▸ TASK DIRECTIONS: Below are some entries. Count how many of their lines include "them", then give that number only.

----- DATA TO USE

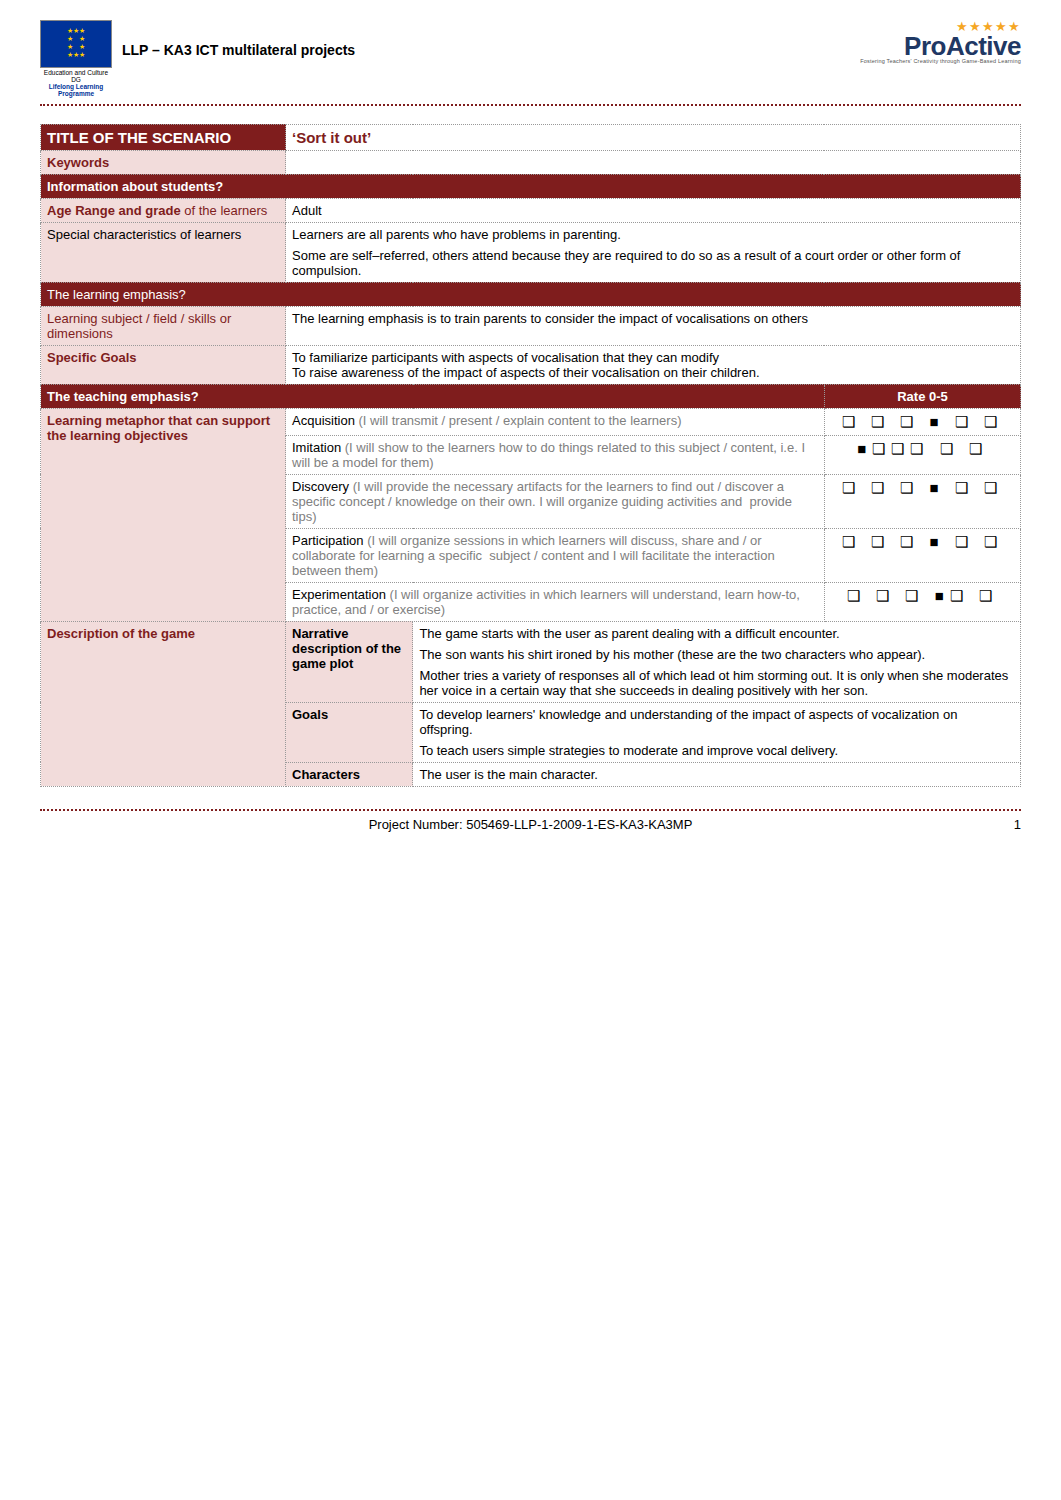Education and Culture DG Lifelong Learning Programme
LLP – KA3 ICT multilateral projects
★★★★★
Pro Active
Fostering Teachers' Creativity through Game-Based Learning
| TITLE OF THE SCENARIO | ‘Sort it out’ |
| Keywords | |
| Information about students? |
| Age Range and grade of the learners | Adult |
| Special characteristics of learners | Learners are all parents who have problems in parenting. Some are self–referred, others attend because they are required to do so as a result of a court order or other form of compulsion. |
| The learning emphasis? |
| Learning subject / field / skills or dimensions | The learning emphasis is to train parents to consider the impact of vocalisations on others |
| Specific Goals | To familiarize participants with aspects of vocalisation that they can modify To raise awareness of the impact of aspects of their vocalisation on their children. |
| The teaching emphasis? | Rate 0-5 |
| Learning metaphor that can support the learning objectives | Acquisition (I will transmit / present / explain content to the learners) | ❑ ❑ ❑ ■ ❑ ❑ |
| Imitation (I will show to the learners how to do things related to this subject / content, i.e. I will be a model for them) | ■❑❑❑ ❑ ❑ |
| Discovery (I will provide the necessary artifacts for the learners to find out / discover a specific concept / knowledge on their own. I will organize guiding activities and provide tips) | ❑ ❑ ❑ ■ ❑ ❑ |
| Participation (I will organize sessions in which learners will discuss, share and / or collaborate for learning a specific subject / content and I will facilitate the interaction between them) | ❑ ❑ ❑ ■ ❑ ❑ |
| Experimentation (I will organize activities in which learners will understand, learn how-to, practice, and / or exercise) | ❑ ❑ ❑ ■❑ ❑ |
| Description of the game | Narrative description of the game plot | The game starts with the user as parent dealing with a difficult encounter. The son wants his shirt ironed by his mother (these are the two characters who appear). Mother tries a variety of responses all of which lead ot him storming out. It is only when she moderates her voice in a certain way that she succeeds in dealing positively with her son. |
| Goals | To develop learners' knowledge and understanding of the impact of aspects of vocalization on offspring. To teach users simple strategies to moderate and improve vocal delivery. |
| Characters | The user is the main character. |
Project Number: 505469-LLP-1-2009-1-ES-KA3-KA3MP 1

----------

▸ SOLUTION TO THIS EXERCISE: 2